SELECTION -
>>>

Bloody Scotland

Bloody Scotland 2018

You know when you just have those ‘argh’ times?

You’re up to your eyeballs in ‘stuff’.

Not work stuff, just ‘stuff’.

Yup. That’s been me for the last couple of weeks.

Stirling Steps
Wise words at the top of Stirling town.

Don’t get me wrong, I’ve had work stuff too, but the ‘stuff’ stuff has had an impact.

The best of it, though, was Bloody Scotland.

Oh. My. Goodness.

It was magnificent.

Bloody Scotland sign

I started my weekend on Friday 21st September with the Crime Writing Masterclass.

This was a full day of writerly stuff. First there was a talk by Graeme MacRae Burnet (Sunday Herald Culture Awards Author of the Year 2017). It was wonderful to sit in a room listening to a real writer (I’m a writer, but until I’ve written a novel I’ll never consider myself one) and he was SO interesting. He actually set a theme that ran throughout the whole weekend – that old chestnut: to plan or not to plan. He lets the characters lead him organically through the story, which is what I tend to do, but there was a difference of opinion on this all through the festival.

Next we had AK Benedict and her section on bringing your prose to life. This was a revelation. Not because I actually got to put pen to paper for the first time in eons, but because she writes the way I do! She uses smell, sound and touch to tune into her writing. We worked through exercises that mirrored the way I work when I’m writing, and it was great to actually see others do this. I listen to music my characters (or customers) listen to, or surround myself with sounds that would surround them. I use smells, sounds and touch to connect. I’m not weird after all – hurrah!

A bit of free writing using touch as a prompt
A bit of free writing using touch as a prompt

After a lovely lunch at the Golden Lion Hotel in Stirling we sat down to an Alison Belsham and Lorna Hill synopsis and pitch masterclass.  I also scared myself witless when I decided to volunteer to read my pitch to the room – after a fair number of very eloquent writers did the same. Let’s just say I’m not going to be going on stage any time soon! (B- must do better).

Finally we attended an industry panel consisting of an agent, and representatives of a small publisher and a large publisher. It was interesting to hear how they look for submissions that show commitment to writing, including having manuscripts edited and critiqued before publishers are approached.

Take note writers – it’s official, editors aren’t just there for self-pubbers!

My book pile is growing!

It was also explained how it’s still hard to get your book accepted by publishers if it’s already been self-published, so writers really do have to think carefully about whether traditional or self-publishing is for them.

And that was the end of the Masterclass.

<<<

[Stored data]
>>>

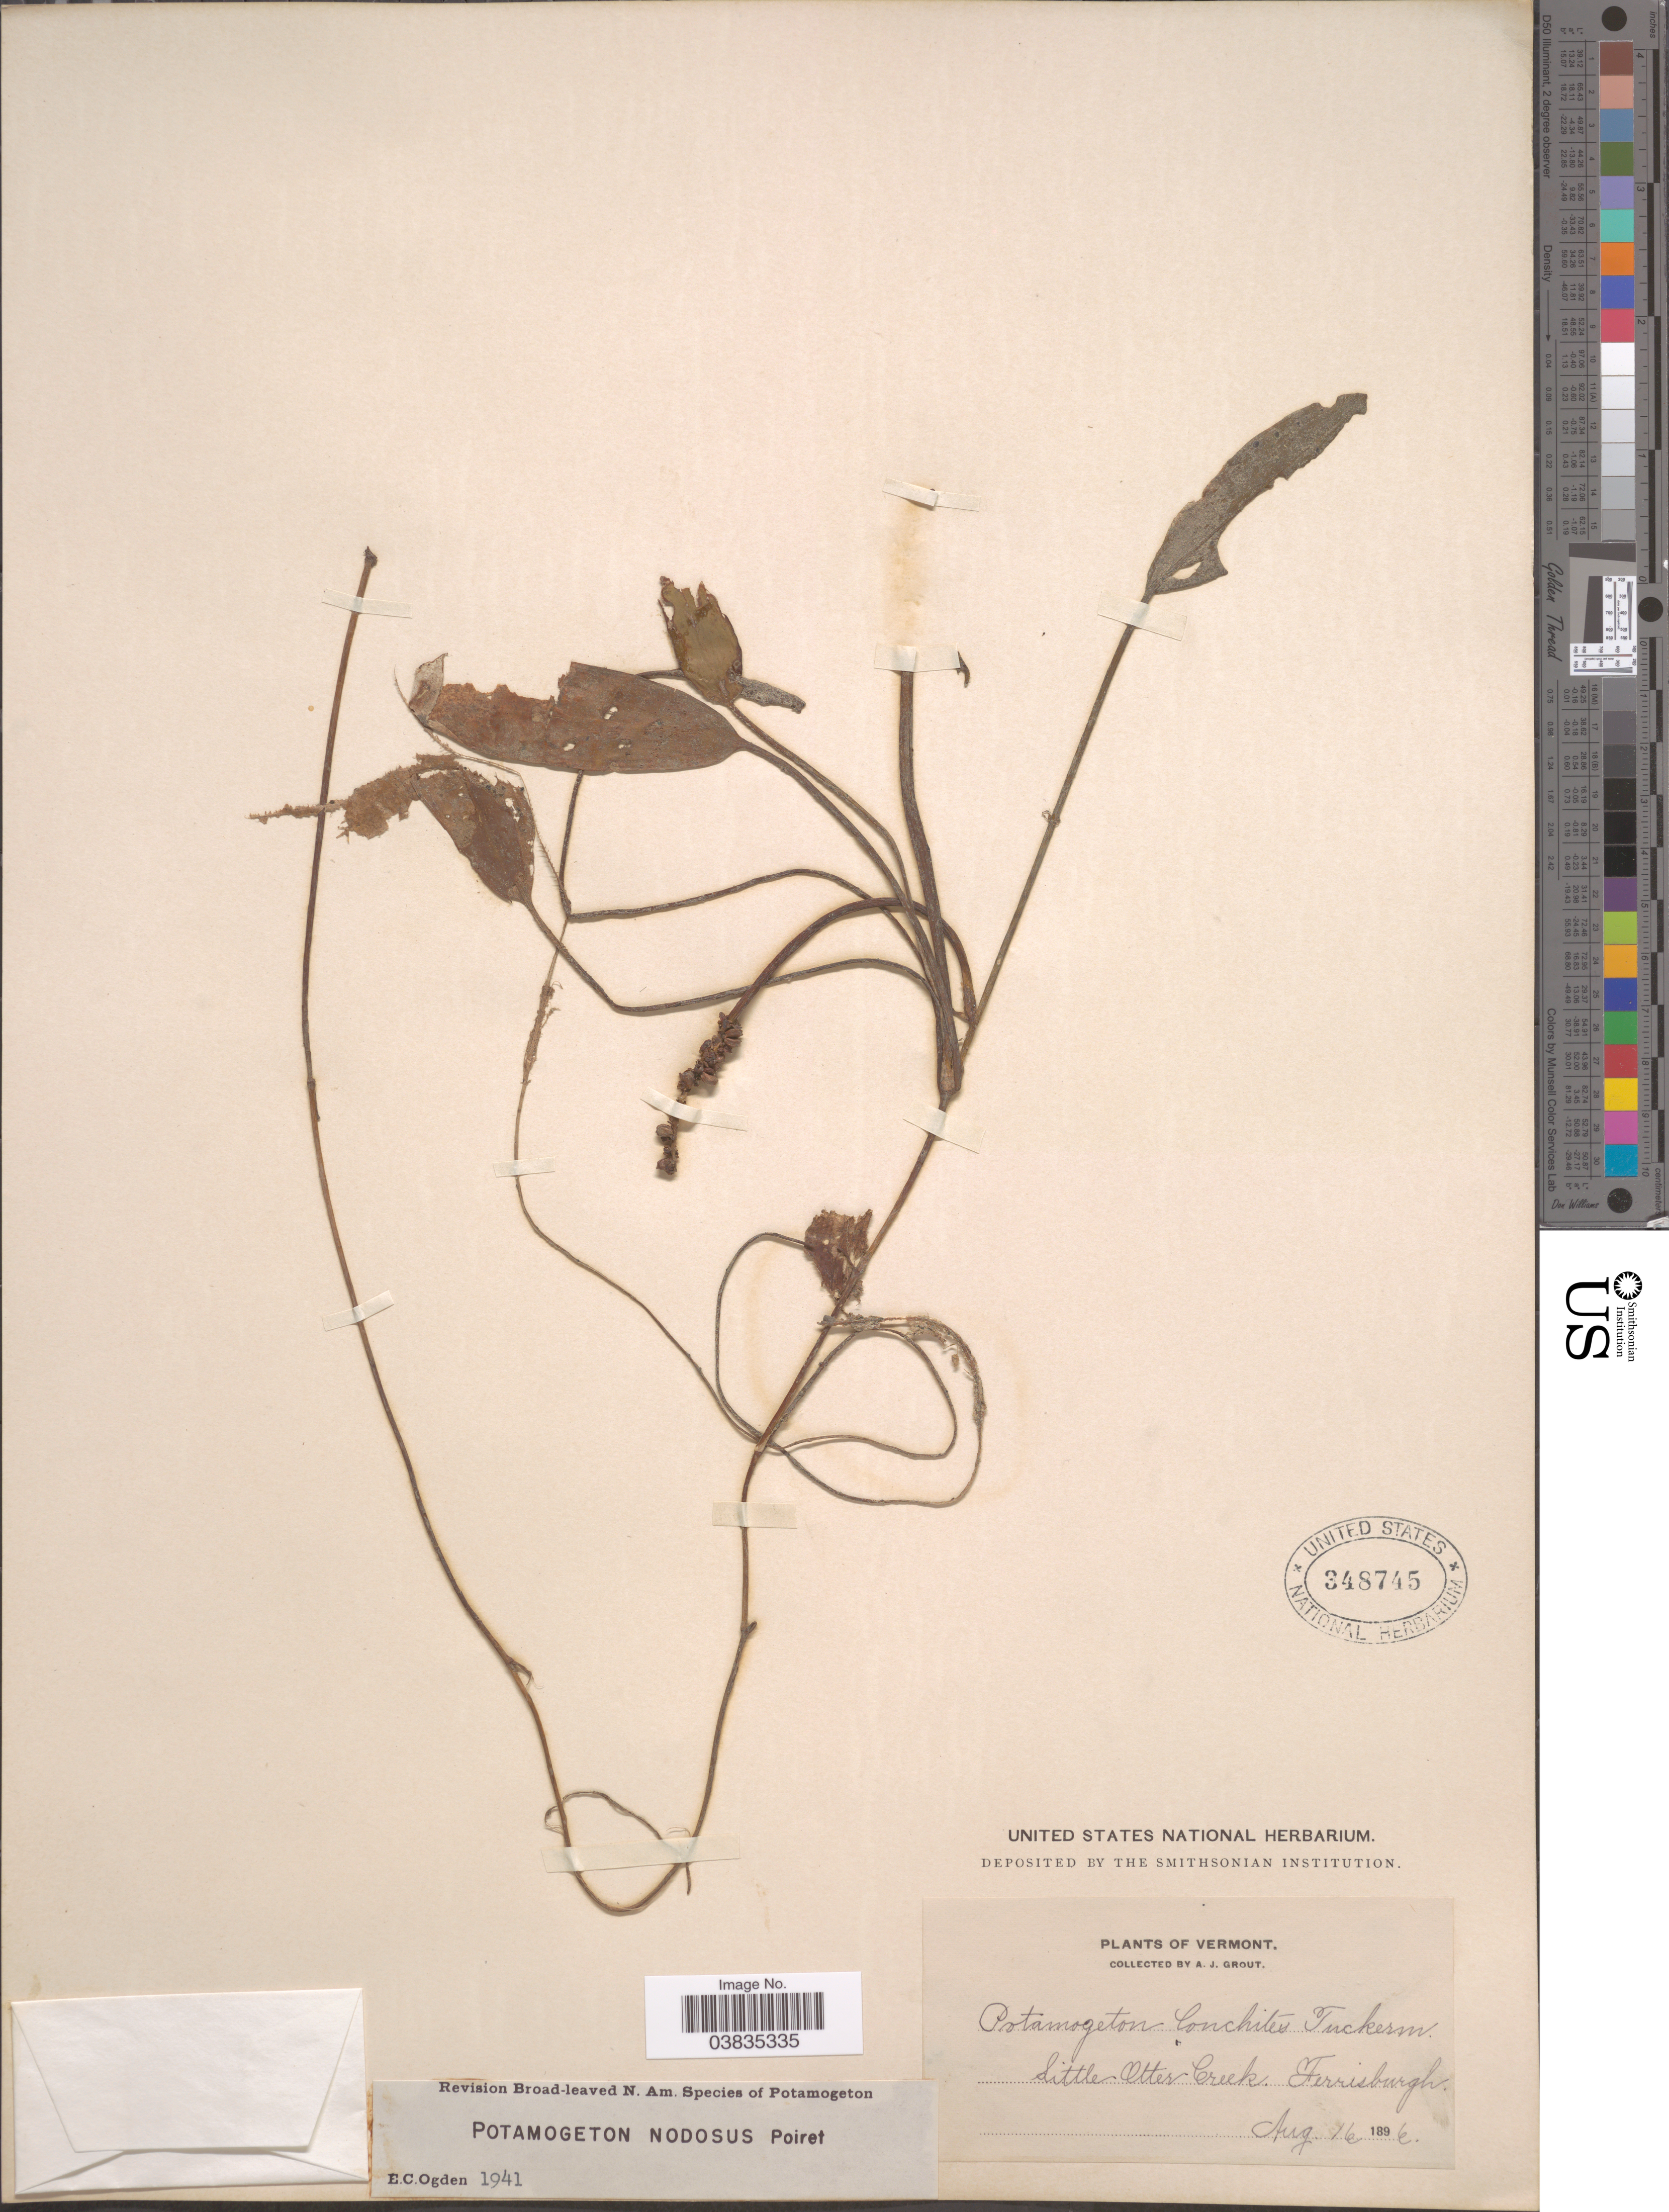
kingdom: Plantae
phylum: Tracheophyta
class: Liliopsida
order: Alismatales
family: Potamogetonaceae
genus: Potamogeton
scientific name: Potamogeton nodosus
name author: Poir.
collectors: A. J. Grout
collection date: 1896-08-16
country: United States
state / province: Vermont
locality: Little Otter Creek. Ferrisburgh.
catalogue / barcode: US 348745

<<<

REQUIRED TASKS -
a) Quote the passage of the Bloody Scotland post starting at "Yup. That’s been" and ending at "was Bloody Scotland.".
b) According to the Bloody Scotland post, what award had Graeme MacRae Burnet received?
c) Write the next part of the Bloody Scotland post, picking up after its last sentence.
The entries are separate material and are not part of the Bloody Scotland post.

RESPONSE LIST -
a)
Yup. That’s been me for the last couple of weeks.

Stirling Steps
Wise words at the top of Stirling town.

Don’t get me wrong, I’ve had work stuff too, but the ‘stuff’ stuff has had an impact.

The best of it, though, was Bloody Scotland.

b) Sunday Herald Culture Awards Author of the Year 2017

c)
What a brilliant set up for the rest of Bloody Scotland!

I won’t go into detail about the weekend but here are a few of my personal highlights, in no particular order:

A very full itinerary for the weekend. Who needs to eat when there are crime writers about?
  • Writers in the Spotlight. Before many of the big talks, emerging writers introduced themselves and read excerpts from their books. They were all brilliant. They also added a lot of titles to my reading list. Heleen Kist , Daniel Smith and CS Duffy are the three that I’m going to follow and add their books to my huge to-be-read pile.
  • The Brit Noir talk. A panel about stories that spin out of control and end in a dark, dark place (a bit like my journey into housework). A brilliant and enlightening hour. Cathi Unsworth’s, book based around the stories of Helen Duncan and the Witch Elm is currently sitting on my huge tbr pile.

Brit Noir

  • The gin at the Holy Rude. Bloody hell it was good. While the McIlvanney prize announcement was underway Stirling Gin treated us to a blood orange cocktail – the best thing I’ve tasted in ages. I’m now trying to figure out where to get blood orange syrup so I can make one at home.
  • The Fun Loving Crime Writers and Two Crime Writers and a Microphone. What happens when crime writers stop talking about books and let their hair down? Mischief, mayhem and music. Brilliant sessions which left me with one question … what exactly was the wine Val McDermid was drinking? (it looked lovely).
Two Crime Writers and a microphone
Two Crime Writers and a microphone – lots of truth and lies, and stories of soiled trousers.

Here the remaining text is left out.